>>
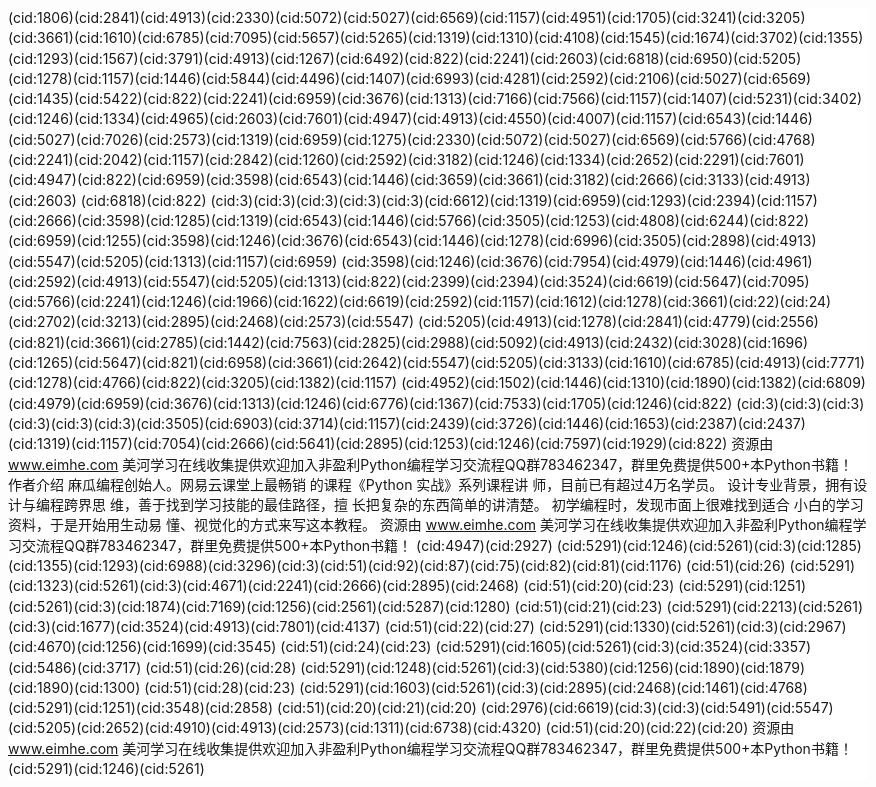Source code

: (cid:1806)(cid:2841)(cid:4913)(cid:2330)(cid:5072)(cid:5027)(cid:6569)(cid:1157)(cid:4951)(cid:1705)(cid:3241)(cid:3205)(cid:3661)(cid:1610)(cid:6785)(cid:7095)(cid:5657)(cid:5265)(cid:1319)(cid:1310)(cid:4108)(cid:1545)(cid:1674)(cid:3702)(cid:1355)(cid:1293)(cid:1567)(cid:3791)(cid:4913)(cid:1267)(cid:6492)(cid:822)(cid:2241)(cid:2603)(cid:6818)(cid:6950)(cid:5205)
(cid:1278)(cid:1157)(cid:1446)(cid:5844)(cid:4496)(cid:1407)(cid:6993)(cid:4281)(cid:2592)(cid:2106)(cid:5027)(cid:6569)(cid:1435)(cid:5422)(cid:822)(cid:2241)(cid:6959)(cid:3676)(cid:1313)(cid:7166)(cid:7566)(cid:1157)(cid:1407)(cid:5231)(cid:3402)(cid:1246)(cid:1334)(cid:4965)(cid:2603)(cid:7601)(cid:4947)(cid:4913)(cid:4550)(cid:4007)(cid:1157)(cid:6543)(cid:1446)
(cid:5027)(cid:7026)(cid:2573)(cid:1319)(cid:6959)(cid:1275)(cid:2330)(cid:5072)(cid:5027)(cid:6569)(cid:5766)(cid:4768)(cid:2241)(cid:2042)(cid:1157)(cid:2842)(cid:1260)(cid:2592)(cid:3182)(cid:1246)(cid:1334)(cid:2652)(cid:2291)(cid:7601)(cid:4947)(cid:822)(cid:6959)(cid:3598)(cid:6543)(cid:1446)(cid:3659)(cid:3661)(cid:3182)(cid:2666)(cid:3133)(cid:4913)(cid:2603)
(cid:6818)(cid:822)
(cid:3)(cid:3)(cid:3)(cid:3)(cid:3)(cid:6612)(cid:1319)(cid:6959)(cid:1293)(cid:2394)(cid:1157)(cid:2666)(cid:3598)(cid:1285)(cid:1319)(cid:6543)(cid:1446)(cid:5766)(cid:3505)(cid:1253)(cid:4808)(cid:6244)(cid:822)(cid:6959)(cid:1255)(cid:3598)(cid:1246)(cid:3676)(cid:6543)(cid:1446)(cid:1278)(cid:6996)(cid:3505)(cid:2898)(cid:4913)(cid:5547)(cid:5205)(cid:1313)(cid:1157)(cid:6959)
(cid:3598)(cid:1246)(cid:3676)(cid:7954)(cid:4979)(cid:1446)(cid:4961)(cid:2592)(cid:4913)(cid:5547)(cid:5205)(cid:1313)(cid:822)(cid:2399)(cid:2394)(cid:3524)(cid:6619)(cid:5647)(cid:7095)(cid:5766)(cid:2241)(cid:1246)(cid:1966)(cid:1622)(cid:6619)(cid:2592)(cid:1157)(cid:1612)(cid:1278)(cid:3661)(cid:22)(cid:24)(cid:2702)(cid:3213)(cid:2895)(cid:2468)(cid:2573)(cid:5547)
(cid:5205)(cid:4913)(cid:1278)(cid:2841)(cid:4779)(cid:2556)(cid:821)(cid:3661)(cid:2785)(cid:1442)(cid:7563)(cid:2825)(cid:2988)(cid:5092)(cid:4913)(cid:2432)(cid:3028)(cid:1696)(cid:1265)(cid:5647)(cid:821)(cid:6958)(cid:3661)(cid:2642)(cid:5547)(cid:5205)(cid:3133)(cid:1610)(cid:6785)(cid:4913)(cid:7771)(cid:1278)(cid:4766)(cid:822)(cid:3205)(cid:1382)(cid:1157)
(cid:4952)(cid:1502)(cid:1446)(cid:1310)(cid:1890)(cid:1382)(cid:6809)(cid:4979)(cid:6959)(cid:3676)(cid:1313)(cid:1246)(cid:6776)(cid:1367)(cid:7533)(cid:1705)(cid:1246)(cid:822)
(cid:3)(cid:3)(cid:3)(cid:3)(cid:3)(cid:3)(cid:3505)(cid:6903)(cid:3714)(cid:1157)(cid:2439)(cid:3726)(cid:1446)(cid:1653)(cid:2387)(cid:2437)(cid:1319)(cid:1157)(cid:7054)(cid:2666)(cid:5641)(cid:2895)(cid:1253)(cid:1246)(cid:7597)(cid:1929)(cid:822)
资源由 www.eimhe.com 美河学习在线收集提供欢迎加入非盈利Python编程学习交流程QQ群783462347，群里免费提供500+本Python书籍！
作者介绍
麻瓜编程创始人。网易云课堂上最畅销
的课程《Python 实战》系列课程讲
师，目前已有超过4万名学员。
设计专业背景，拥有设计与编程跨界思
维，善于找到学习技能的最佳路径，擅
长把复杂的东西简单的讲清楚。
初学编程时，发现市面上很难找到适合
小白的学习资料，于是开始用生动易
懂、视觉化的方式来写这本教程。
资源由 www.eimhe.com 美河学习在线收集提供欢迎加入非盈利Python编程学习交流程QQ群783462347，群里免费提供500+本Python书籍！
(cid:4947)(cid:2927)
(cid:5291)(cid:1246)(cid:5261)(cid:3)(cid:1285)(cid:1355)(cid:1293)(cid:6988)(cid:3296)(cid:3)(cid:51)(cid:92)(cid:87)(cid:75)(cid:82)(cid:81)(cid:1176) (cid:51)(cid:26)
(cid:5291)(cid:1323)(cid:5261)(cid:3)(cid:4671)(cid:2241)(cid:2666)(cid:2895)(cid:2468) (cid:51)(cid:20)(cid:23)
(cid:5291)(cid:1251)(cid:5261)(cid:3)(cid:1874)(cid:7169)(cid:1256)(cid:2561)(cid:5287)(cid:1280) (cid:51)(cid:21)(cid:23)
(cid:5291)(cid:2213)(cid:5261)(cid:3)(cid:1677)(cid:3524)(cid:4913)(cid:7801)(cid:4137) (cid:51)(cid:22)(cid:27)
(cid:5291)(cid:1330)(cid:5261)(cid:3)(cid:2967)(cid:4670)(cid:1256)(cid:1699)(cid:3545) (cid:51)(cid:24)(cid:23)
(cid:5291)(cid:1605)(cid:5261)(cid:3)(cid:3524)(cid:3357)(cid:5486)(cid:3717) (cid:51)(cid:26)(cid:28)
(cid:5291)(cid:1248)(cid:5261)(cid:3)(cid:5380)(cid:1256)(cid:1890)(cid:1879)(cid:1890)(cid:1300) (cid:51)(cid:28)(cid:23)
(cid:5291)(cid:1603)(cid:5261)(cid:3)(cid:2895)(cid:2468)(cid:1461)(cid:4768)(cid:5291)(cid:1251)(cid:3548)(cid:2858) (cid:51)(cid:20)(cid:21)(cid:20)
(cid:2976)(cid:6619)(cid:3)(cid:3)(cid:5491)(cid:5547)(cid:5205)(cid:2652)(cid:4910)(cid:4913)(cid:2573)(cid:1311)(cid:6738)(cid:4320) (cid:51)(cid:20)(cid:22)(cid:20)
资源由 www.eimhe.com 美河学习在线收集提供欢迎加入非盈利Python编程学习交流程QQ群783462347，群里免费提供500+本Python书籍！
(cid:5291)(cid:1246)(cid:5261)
<<
>>
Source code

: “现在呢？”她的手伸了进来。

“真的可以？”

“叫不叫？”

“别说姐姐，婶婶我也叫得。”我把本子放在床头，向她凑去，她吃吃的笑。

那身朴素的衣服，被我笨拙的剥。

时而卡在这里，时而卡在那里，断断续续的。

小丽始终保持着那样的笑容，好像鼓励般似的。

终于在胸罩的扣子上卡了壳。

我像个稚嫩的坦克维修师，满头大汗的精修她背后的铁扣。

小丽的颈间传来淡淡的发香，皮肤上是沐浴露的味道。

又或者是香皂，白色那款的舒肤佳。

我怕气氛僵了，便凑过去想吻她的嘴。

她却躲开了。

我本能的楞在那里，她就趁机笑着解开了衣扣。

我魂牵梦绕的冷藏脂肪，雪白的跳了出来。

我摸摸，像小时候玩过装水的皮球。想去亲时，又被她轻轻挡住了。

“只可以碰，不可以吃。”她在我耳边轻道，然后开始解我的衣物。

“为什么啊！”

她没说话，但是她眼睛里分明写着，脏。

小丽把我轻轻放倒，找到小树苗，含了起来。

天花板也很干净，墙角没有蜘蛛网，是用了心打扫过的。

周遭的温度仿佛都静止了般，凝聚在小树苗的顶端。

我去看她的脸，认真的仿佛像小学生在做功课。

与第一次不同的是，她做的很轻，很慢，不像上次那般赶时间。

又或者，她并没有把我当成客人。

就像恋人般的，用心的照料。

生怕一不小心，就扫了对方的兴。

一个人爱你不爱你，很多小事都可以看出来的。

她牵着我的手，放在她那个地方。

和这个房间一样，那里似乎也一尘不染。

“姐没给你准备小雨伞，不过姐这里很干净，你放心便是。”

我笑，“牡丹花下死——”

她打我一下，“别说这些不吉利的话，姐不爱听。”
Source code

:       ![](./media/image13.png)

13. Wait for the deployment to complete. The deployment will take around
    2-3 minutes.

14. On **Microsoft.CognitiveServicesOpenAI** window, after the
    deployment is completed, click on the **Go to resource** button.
<<
>>
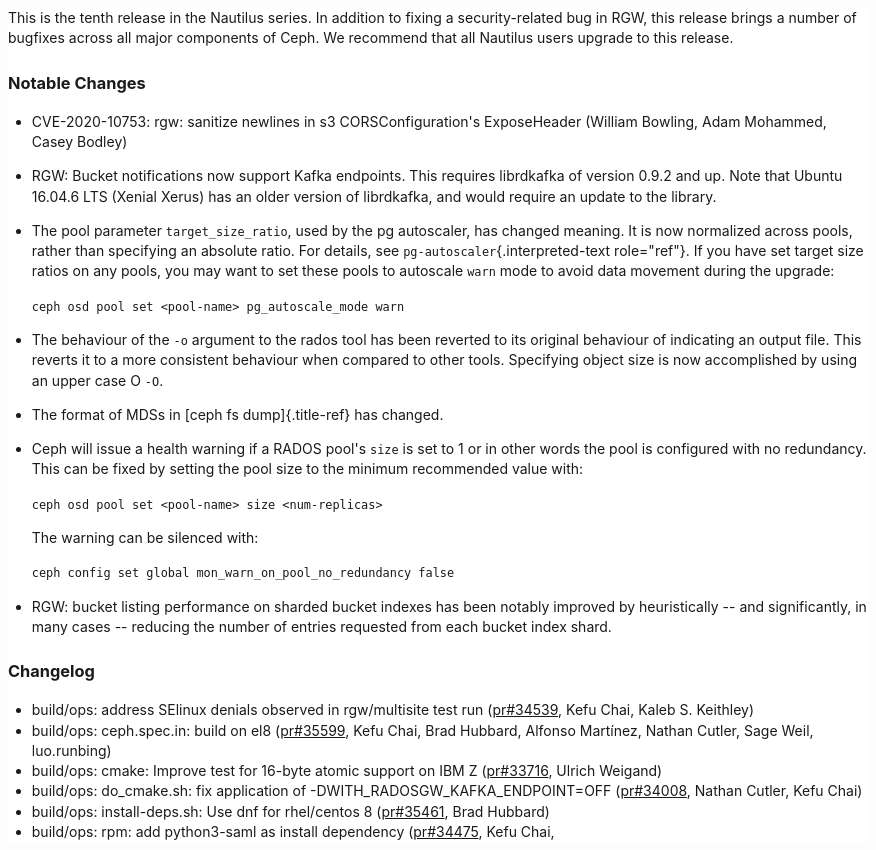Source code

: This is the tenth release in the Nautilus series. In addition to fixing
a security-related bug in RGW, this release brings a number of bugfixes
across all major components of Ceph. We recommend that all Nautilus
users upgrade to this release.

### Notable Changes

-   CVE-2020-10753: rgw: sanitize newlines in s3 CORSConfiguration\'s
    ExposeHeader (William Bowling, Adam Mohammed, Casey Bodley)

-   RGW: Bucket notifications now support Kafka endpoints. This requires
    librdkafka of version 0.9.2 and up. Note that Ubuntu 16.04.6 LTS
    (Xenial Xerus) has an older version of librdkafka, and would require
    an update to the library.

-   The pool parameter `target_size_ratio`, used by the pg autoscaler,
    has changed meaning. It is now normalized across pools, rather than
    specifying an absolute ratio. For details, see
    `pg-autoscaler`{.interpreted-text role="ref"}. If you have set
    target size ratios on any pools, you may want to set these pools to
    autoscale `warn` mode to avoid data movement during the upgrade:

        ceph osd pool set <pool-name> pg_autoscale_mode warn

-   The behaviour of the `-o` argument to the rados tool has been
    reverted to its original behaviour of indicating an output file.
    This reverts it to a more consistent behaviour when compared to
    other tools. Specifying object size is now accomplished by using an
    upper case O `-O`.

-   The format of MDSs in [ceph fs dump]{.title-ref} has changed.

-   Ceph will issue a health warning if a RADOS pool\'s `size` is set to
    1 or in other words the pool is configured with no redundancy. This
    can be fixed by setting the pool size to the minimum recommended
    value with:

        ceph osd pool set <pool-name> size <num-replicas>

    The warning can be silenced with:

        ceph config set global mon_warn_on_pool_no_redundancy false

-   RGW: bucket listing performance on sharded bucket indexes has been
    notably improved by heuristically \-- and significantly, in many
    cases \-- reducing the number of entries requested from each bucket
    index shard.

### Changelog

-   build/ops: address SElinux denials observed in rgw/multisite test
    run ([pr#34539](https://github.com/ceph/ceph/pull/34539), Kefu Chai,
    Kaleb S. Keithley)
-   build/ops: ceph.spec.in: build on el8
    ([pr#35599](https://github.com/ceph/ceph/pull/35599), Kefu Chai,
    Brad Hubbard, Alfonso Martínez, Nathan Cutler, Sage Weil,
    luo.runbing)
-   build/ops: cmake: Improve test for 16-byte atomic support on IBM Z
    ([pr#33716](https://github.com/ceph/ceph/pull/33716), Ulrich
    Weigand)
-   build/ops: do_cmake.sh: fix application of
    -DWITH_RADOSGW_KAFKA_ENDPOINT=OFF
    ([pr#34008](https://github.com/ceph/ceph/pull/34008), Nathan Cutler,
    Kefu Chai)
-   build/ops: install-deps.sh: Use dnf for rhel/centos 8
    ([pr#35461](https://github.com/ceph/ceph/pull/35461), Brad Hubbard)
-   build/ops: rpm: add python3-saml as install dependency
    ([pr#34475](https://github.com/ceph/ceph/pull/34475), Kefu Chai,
<<
The lines in the entries above that carry the word "name" must be copied.

        ceph osd pool set <pool-name> pg_autoscale_mode warn
        ceph osd pool set <pool-name> size <num-replicas>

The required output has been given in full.